TASK OBJECTIVE ->
Print the records again, character for character.

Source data
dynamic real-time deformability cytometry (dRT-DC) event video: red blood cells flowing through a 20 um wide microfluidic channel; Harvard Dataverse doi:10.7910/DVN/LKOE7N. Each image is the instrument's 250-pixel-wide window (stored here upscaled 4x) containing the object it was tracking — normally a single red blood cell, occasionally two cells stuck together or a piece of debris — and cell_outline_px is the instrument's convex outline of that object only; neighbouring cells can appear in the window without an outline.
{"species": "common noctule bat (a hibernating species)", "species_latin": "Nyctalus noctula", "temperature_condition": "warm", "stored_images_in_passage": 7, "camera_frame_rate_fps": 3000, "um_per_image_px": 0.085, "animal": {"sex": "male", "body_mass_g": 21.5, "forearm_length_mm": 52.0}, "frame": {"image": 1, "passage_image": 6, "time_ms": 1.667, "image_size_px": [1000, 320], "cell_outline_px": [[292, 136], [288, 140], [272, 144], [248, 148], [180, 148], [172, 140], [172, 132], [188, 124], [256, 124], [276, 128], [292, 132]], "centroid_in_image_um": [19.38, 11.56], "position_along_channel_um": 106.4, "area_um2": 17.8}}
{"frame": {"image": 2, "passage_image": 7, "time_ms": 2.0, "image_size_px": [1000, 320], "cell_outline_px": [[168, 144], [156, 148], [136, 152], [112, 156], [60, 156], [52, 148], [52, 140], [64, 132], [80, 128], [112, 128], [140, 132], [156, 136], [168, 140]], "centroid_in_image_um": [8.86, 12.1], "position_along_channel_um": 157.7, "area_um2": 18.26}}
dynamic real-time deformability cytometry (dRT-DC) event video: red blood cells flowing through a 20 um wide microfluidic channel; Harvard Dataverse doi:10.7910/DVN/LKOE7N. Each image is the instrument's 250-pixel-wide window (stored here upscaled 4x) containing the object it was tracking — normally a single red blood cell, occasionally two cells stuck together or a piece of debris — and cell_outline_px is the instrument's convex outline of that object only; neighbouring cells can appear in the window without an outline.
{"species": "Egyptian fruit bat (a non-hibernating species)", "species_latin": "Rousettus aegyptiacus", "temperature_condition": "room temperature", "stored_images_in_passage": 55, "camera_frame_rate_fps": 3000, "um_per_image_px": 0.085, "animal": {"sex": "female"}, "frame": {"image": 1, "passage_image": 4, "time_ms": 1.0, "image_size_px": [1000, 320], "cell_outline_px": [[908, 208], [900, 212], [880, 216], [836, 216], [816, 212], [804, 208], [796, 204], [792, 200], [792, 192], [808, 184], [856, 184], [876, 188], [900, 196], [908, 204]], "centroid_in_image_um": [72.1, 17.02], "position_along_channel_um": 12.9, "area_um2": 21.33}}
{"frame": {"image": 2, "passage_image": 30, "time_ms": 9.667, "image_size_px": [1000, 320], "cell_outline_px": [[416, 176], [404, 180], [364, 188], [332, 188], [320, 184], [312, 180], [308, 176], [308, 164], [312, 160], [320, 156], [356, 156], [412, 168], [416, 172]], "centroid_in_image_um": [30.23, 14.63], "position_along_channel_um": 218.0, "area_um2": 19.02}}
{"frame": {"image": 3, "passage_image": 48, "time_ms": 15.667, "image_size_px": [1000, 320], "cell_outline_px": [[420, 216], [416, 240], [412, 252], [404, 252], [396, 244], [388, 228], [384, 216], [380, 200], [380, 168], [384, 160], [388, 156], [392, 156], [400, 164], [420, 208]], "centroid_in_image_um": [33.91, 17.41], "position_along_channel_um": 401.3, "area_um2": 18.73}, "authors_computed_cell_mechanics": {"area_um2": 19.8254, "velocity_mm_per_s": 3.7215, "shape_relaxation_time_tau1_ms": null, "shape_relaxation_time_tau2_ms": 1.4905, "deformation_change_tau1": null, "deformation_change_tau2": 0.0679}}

SOLVED PROBLEM ->
dynamic real-time deformability cytometry (dRT-DC) event video: red blood cells flowing through a 20 um wide microfluidic channel; Harvard Dataverse doi:10.7910/DVN/LKOE7N. Each image is the instrument's 250-pixel-wide window (stored here upscaled 4x) containing the object it was tracking — normally a single red blood cell, occasionally two cells stuck together or a piece of debris — and cell_outline_px is the instrument's convex outline of that object only; neighbouring cells can appear in the window without an outline.
{"species": "common noctule bat (a hibernating species)", "species_latin": "Nyctalus noctula", "temperature_condition": "warm", "stored_images_in_passage": 7, "camera_frame_rate_fps": 3000, "um_per_image_px": 0.085, "animal": {"sex": "male", "body_mass_g": 21.5, "forearm_length_mm": 52.0}, "frame": {"image": 1, "passage_image": 6, "time_ms": 1.667, "image_size_px": [1000, 320], "cell_outline_px": [[292, 136], [288, 140], [272, 144], [248, 148], [180, 148], [172, 140], [172, 132], [188, 124], [256, 124], [276, 128], [292, 132]], "centroid_in_image_um": [19.38, 11.56], "position_along_channel_um": 106.4, "area_um2": 17.8}}
{"frame": {"image": 2, "passage_image": 7, "time_ms": 2.0, "image_size_px": [1000, 320], "cell_outline_px": [[168, 144], [156, 148], [136, 152], [112, 156], [60, 156], [52, 148], [52, 140], [64, 132], [80, 128], [112, 128], [140, 132], [156, 136], [168, 140]], "centroid_in_image_um": [8.86, 12.1], "position_along_channel_um": 157.7, "area_um2": 18.26}}
dynamic real-time deformability cytometry (dRT-DC) event video: red blood cells flowing through a 20 um wide microfluidic channel; Harvard Dataverse doi:10.7910/DVN/LKOE7N. Each image is the instrument's 250-pixel-wide window (stored here upscaled 4x) containing the object it was tracking — normally a single red blood cell, occasionally two cells stuck together or a piece of debris — and cell_outline_px is the instrument's convex outline of that object only; neighbouring cells can appear in the window without an outline.
{"species": "Egyptian fruit bat (a non-hibernating species)", "species_latin": "Rousettus aegyptiacus", "temperature_condition": "room temperature", "stored_images_in_passage": 55, "camera_frame_rate_fps": 3000, "um_per_image_px": 0.085, "animal": {"sex": "female"}, "frame": {"image": 1, "passage_image": 4, "time_ms": 1.0, "image_size_px": [1000, 320], "cell_outline_px": [[908, 208], [900, 212], [880, 216], [836, 216], [816, 212], [804, 208], [796, 204], [792, 200], [792, 192], [808, 184], [856, 184], [876, 188], [900, 196], [908, 204]], "centroid_in_image_um": [72.1, 17.02], "position_along_channel_um": 12.9, "area_um2": 21.33}}
{"frame": {"image": 2, "passage_image": 30, "time_ms": 9.667, "image_size_px": [1000, 320], "cell_outline_px": [[416, 176], [404, 180], [364, 188], [332, 188], [320, 184], [312, 180], [308, 176], [308, 164], [312, 160], [320, 156], [356, 156], [412, 168], [416, 172]], "centroid_in_image_um": [30.23, 14.63], "position_along_channel_um": 218.0, "area_um2": 19.02}}
{"frame": {"image": 3, "passage_image": 48, "time_ms": 15.667, "image_size_px": [1000, 320], "cell_outline_px": [[420, 216], [416, 240], [412, 252], [404, 252], [396, 244], [388, 228], [384, 216], [380, 200], [380, 168], [384, 160], [388, 156], [392, 156], [400, 164], [420, 208]], "centroid_in_image_um": [33.91, 17.41], "position_along_channel_um": 401.3, "area_um2": 18.73}, "authors_computed_cell_mechanics": {"area_um2": 19.8254, "velocity_mm_per_s": 3.7215, "shape_relaxation_time_tau1_ms": null, "shape_relaxation_time_tau2_ms": 1.4905, "deformation_change_tau1": null, "deformation_change_tau2": 0.0679}}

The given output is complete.